--- Supplied material ---
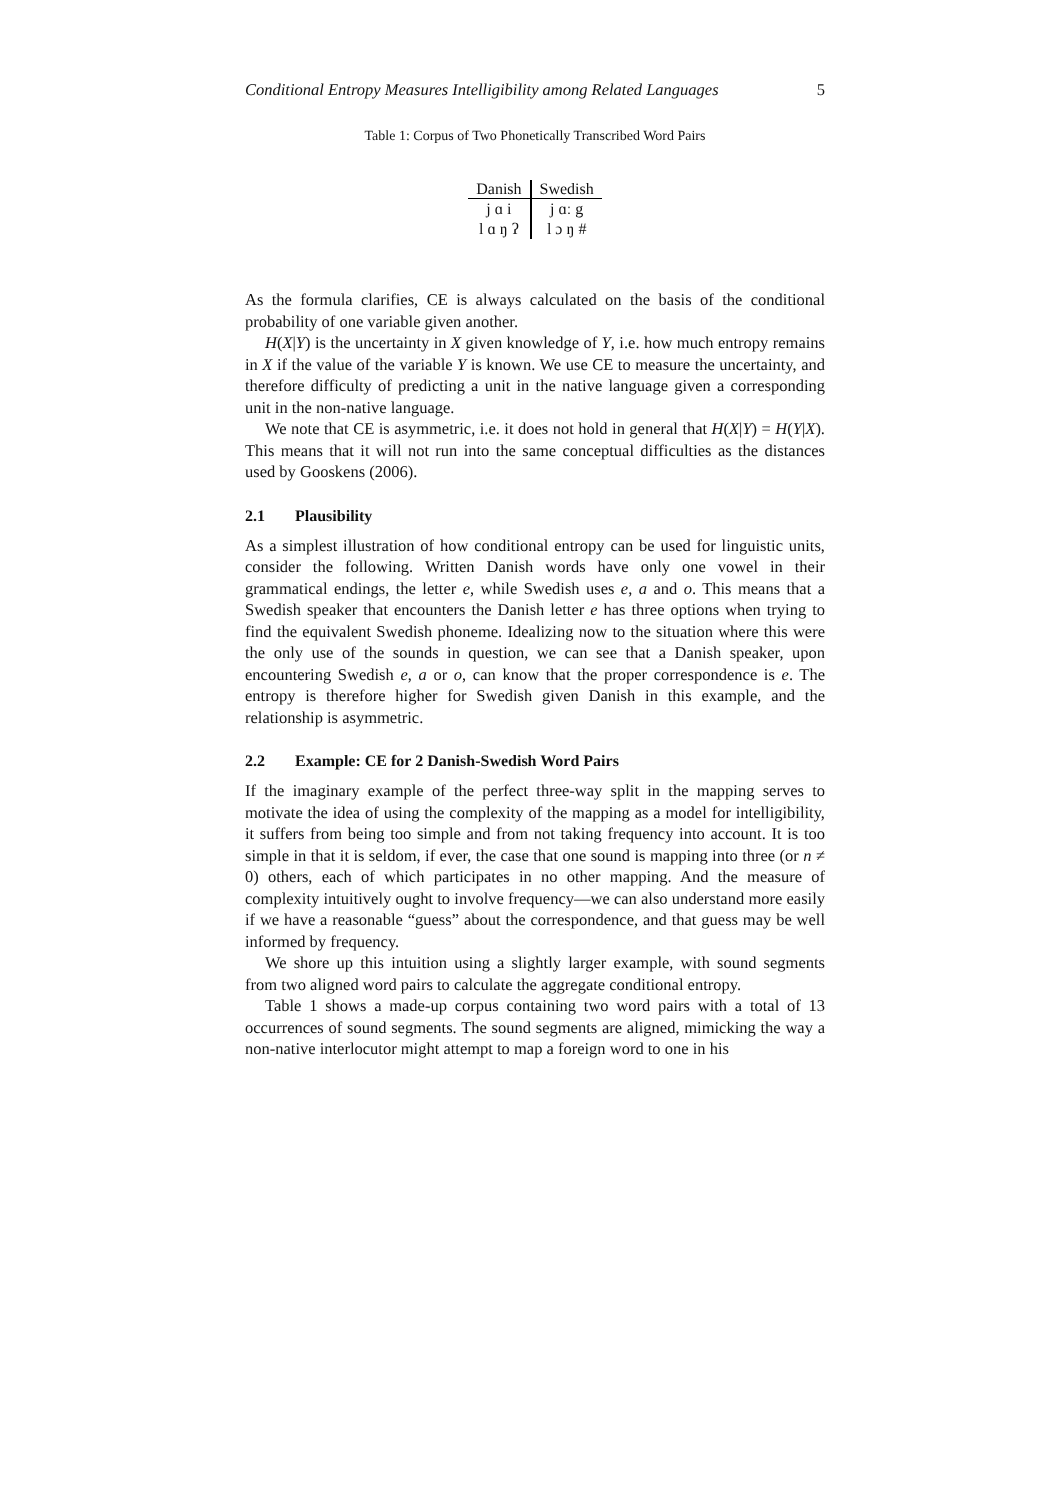Conditional Entropy Measures Intelligibility among Related Languages 5
Table 1: Corpus of Two Phonetically Transcribed Word Pairs
| Danish | Swedish |
| --- | --- |
| j ɑ i | j ɑː g |
| l ɑ ŋ ʔ | l ɔ ŋ # |
As the formula clarifies, CE is always calculated on the basis of the conditional probability of one variable given another.
H(X|Y) is the uncertainty in X given knowledge of Y, i.e. how much entropy remains in X if the value of the variable Y is known. We use CE to measure the uncertainty, and therefore difficulty of predicting a unit in the native language given a corresponding unit in the non-native language.
We note that CE is asymmetric, i.e. it does not hold in general that H(X|Y) = H(Y|X). This means that it will not run into the same conceptual difficulties as the distances used by Gooskens (2006).
2.1 Plausibility
As a simplest illustration of how conditional entropy can be used for linguistic units, consider the following. Written Danish words have only one vowel in their grammatical endings, the letter e, while Swedish uses e, a and o. This means that a Swedish speaker that encounters the Danish letter e has three options when trying to find the equivalent Swedish phoneme. Idealizing now to the situation where this were the only use of the sounds in question, we can see that a Danish speaker, upon encountering Swedish e, a or o, can know that the proper correspondence is e. The entropy is therefore higher for Swedish given Danish in this example, and the relationship is asymmetric.
2.2 Example: CE for 2 Danish-Swedish Word Pairs
If the imaginary example of the perfect three-way split in the mapping serves to motivate the idea of using the complexity of the mapping as a model for intelligibility, it suffers from being too simple and from not taking frequency into account. It is too simple in that it is seldom, if ever, the case that one sound is mapping into three (or n ≠ 0) others, each of which participates in no other mapping. And the measure of complexity intuitively ought to involve frequency—we can also understand more easily if we have a reasonable “guess” about the correspondence, and that guess may be well informed by frequency.
We shore up this intuition using a slightly larger example, with sound segments from two aligned word pairs to calculate the aggregate conditional entropy.
Table 1 shows a made-up corpus containing two word pairs with a total of 13 occurrences of sound segments. The sound segments are aligned, mimicking the way a non-native interlocutor might attempt to map a foreign word to one in his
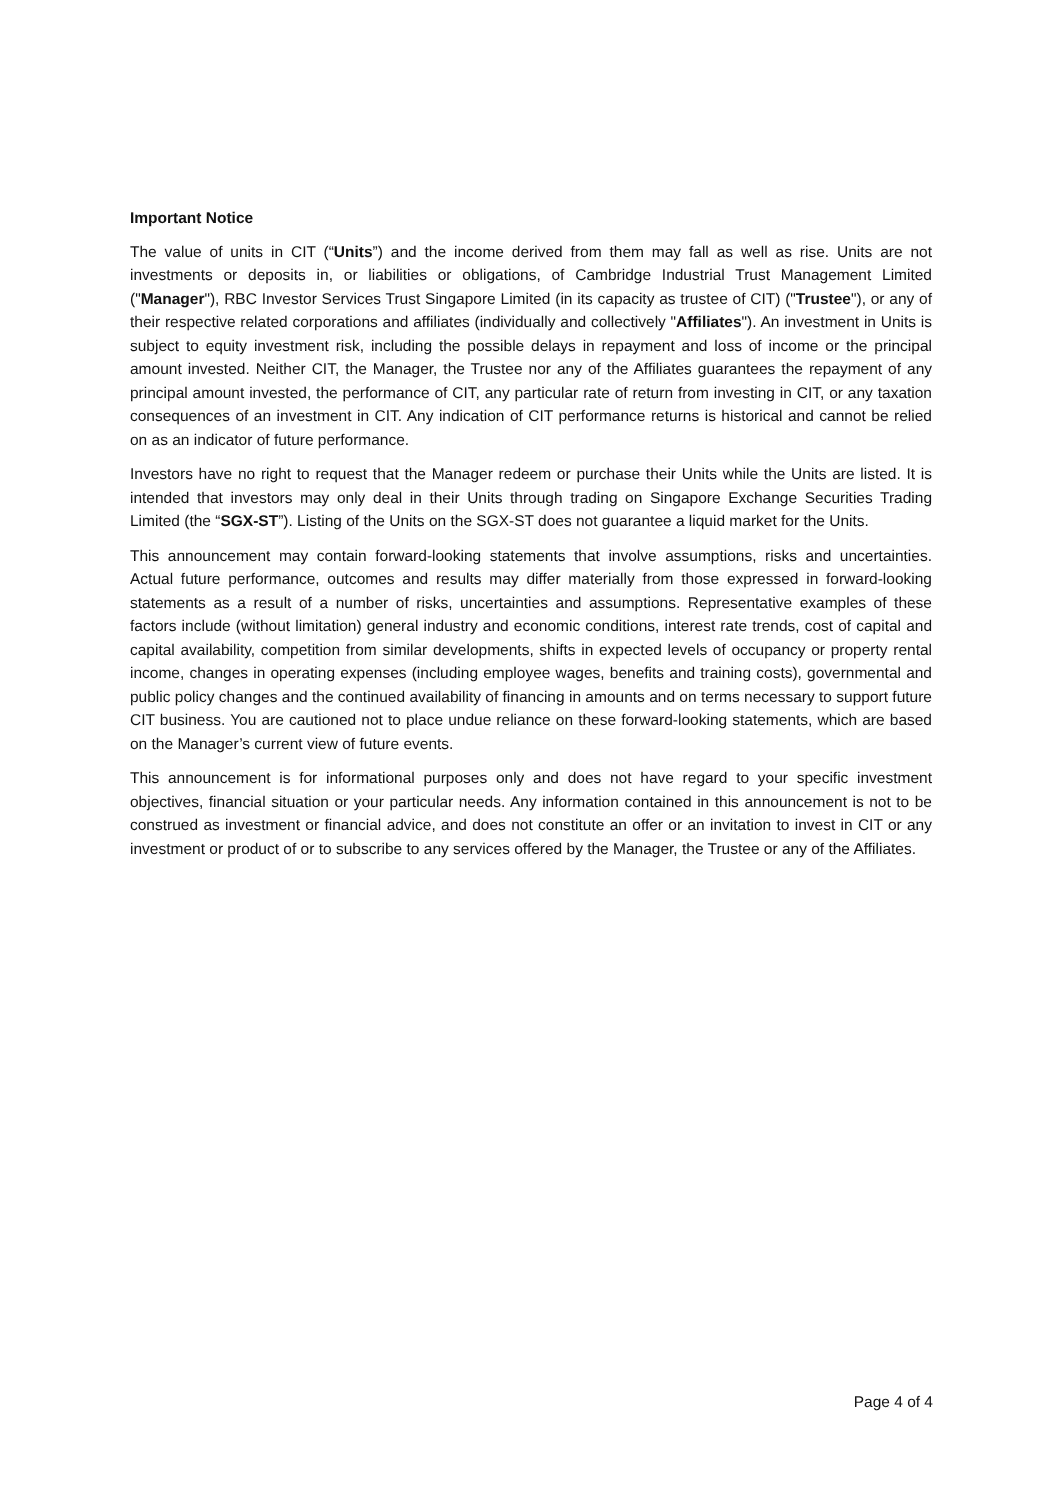Important Notice
The value of units in CIT (“Units”) and the income derived from them may fall as well as rise. Units are not investments or deposits in, or liabilities or obligations, of Cambridge Industrial Trust Management Limited ("Manager"), RBC Investor Services Trust Singapore Limited (in its capacity as trustee of CIT) ("Trustee"), or any of their respective related corporations and affiliates (individually and collectively "Affiliates"). An investment in Units is subject to equity investment risk, including the possible delays in repayment and loss of income or the principal amount invested. Neither CIT, the Manager, the Trustee nor any of the Affiliates guarantees the repayment of any principal amount invested, the performance of CIT, any particular rate of return from investing in CIT, or any taxation consequences of an investment in CIT. Any indication of CIT performance returns is historical and cannot be relied on as an indicator of future performance.
Investors have no right to request that the Manager redeem or purchase their Units while the Units are listed. It is intended that investors may only deal in their Units through trading on Singapore Exchange Securities Trading Limited (the “SGX-ST”). Listing of the Units on the SGX-ST does not guarantee a liquid market for the Units.
This announcement may contain forward-looking statements that involve assumptions, risks and uncertainties. Actual future performance, outcomes and results may differ materially from those expressed in forward-looking statements as a result of a number of risks, uncertainties and assumptions. Representative examples of these factors include (without limitation) general industry and economic conditions, interest rate trends, cost of capital and capital availability, competition from similar developments, shifts in expected levels of occupancy or property rental income, changes in operating expenses (including employee wages, benefits and training costs), governmental and public policy changes and the continued availability of financing in amounts and on terms necessary to support future CIT business. You are cautioned not to place undue reliance on these forward-looking statements, which are based on the Manager’s current view of future events.
This announcement is for informational purposes only and does not have regard to your specific investment objectives, financial situation or your particular needs. Any information contained in this announcement is not to be construed as investment or financial advice, and does not constitute an offer or an invitation to invest in CIT or any investment or product of or to subscribe to any services offered by the Manager, the Trustee or any of the Affiliates.
Page 4 of 4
---
=== Brief ===
Without the pictures, write out the lines from the beginning of the entries through the line with "ŋ ʔ | l ɔ ŋ # |".

=== Completed task ===
Conditional Entropy Measures Intelligibility among Related Languages 5
Table 1: Corpus of Two Phonetically Transcribed Word Pairs
| Danish | Swedish |
| --- | --- |
| j ɑ i | j ɑː g |
| l ɑ ŋ ʔ | l ɔ ŋ # |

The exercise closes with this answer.